Passage:

Norcop is, however, a good listener, very adept at drawing people out, so only a few minutes into our chat, the conversation has drifted away from the Concours, and instead of me asking the questions I am holding forth on the topic of the previous Friday’s Glenn Gould Prize announcement, trying to recount for him the particulars of the story that award-winning composer and chairman of the China Musicians’ Association professor Ye Xiaogang had told Friday’s noonday audience after the announcement of the winner – or 12th Laureate as the Glenn Gould Foundation terms it – of the Prize.

He was one of an accomplished panel of nine jurors who had spent the previous day narrowing a book of “more than 30 and fewer than 100 nominees” (as the chair of the jury Viggo Mortensen had described it) to just one: Jessye Norman, one of the great singers of her generation.

Each of the eight other jurors had spoken in turn after Mortensen announced the winner, I explained to Norcop, and there had been something in what each of them said that had disarmed the cynic in me, lifting the occasion beyond any previous such announcements I had attended. As one of the jurors, renowned singer Ute Lemper, put it in her comments: “It was not easy. Down to three people, I do feel that at the end we did not decide purely with the intellect, but decided with the heart and at that moment I thought this is a wonderful moment of life where you suddenly get overwhelmed with something stronger than just the intellect. With a perfect balance of heart and intellect and knowledge and spirit all having come together.”

Ye told a story about the way Gould himself had come into his artistic consciousness. It was one of those roadside stories – hearing something on the car radio already in progress, recognizing it as the Goldberg Variations but needing to pull over to the side of the road to listen right through and to discover who? “It was Gould. The 1955 Goldberg,” Ye said. “1955, I thought. The year of my birth! In that moment I said to myself I can do great things.”

A pause ... Then “Can I tell you my Glenn Gould story?” Norcop says.

“I was at music school at USC, and on staff was a great figure, a lady by the name of Alice Ehlers. She was a refugee of course, came from Germany – she had played harpsichord for Furtwängler, in Passions, and so on, so she had credentials. ‘Madame Ehlers’ … she was extraordinary. She gave this Baroque interpretation class we all attended. And she was never late. This one day we were all there. Two pm came. Then 2:05, 2:10 and no Madame Ehlers; 2:15 and we were all getting ready to leave and there she was. Walking on air. ‘Ach, I have heard a miracle. There is a Canadian, his name is Glenn Gould. He plays the Goldberg Variations. I don’t agree with everything but he is magnificent!’ Glenn Gould’s Goldberg – the only thing that ever made Madame Ehlers late for class. And this was in 1955, right in the moment after the record’s release.”

Extracted material:
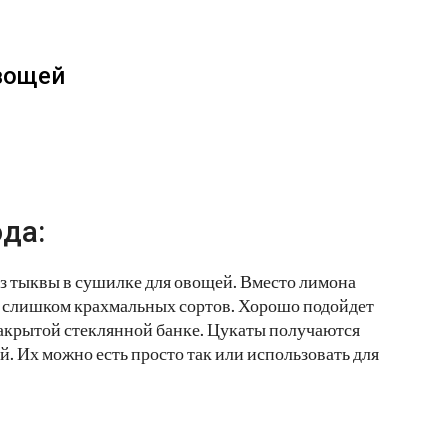
вощей
да:
из тыквы в сушилке для овощей. Вместо лимона
е слишком крахмальных сортов. Хорошо подойдет
 закрытой стеклянной банке. Цукаты получаются
. Их можно есть просто так или использовать для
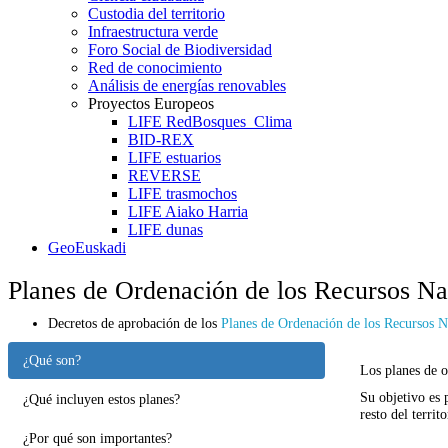
Custodia del territorio
Infraestructura verde
Foro Social de Biodiversidad
Red de conocimiento
Análisis de energías renovables
Proyectos Europeos
LIFE RedBosques_Clima
BID-REX
LIFE estuarios
REVERSE
LIFE trasmochos
LIFE Aiako Harria
LIFE dunas
GeoEuskadi
Planes de Ordenación de los Recursos Na
Decretos de aprobación de los
Planes de Ordenación de los Recursos N
¿Qué son?
Los planes de o
Su objetivo es 
¿Qué incluyen estos planes?
resto del territo
¿Por qué son importantes?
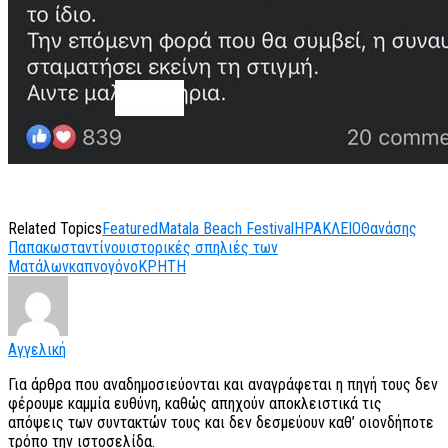
Related Topics
Featured
Matala Beach Festival
ΗΡΑΚΛΕΙΟ
Θανάσης
Παπακωσταντίνου
ιστορικές σπηλιές των
Ματάλων
καπνογόνο
ΚΡΗΤΗ
Αγγελική
Για άρθρα που αναδημοσιεύονται και αναγράφεται η πηγή τους δεν
φέρουμε καμμία ευθύνη, καθώς απηχούν αποκλειστικά τις
απόψεις των συντακτών τους και δεν δεσμεύουν καθ’ οιονδήποτε
τρόπο την ιστοσελίδα.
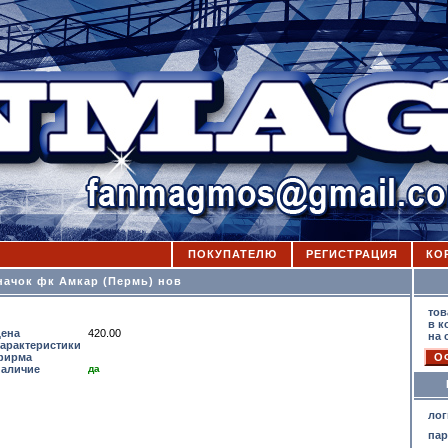
ПОКУПАТЕЛЮ
РЕГИСТРАЦИЯ
КО
начок фк Амкар (Пермь) нов
К
тов
в к
цена
420.00
на 
характеристики
фирма
наличие
да
лог
па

Explore the material:
(a) Name every member of the jury that the passage identifies by name.
(b) Answer from the passage:
(i) How many jurors sat on the panel?
(ii) What year was the Goldberg recording that Ye heard on the car radio?
(iii) At which school was Norcop studying music?
(c) From the passage, write out the stretch from "Norcop is, however, a" through "of her generation.".
The material is unrelated to the passage and stands on its own.

Completed exercise:
(a) Ye Xiaogang, Viggo Mortensen, Ute Lemper

(b)
(i) Nine.
(ii) 1955.
(iii) USC.

(c)
Norcop is, however, a good listener, very adept at drawing people out, so only a few minutes into our chat, the conversation has drifted away from the Concours, and instead of me asking the questions I am holding forth on the topic of the previous Friday’s Glenn Gould Prize announcement, trying to recount for him the particulars of the story that award-winning composer and chairman of the China Musicians’ Association professor Ye Xiaogang had told Friday’s noonday audience after the announcement of the winner – or 12th Laureate as the Glenn Gould Foundation terms it – of the Prize.

He was one of an accomplished panel of nine jurors who had spent the previous day narrowing a book of “more than 30 and fewer than 100 nominees” (as the chair of the jury Viggo Mortensen had described it) to just one: Jessye Norman, one of the great singers of her generation.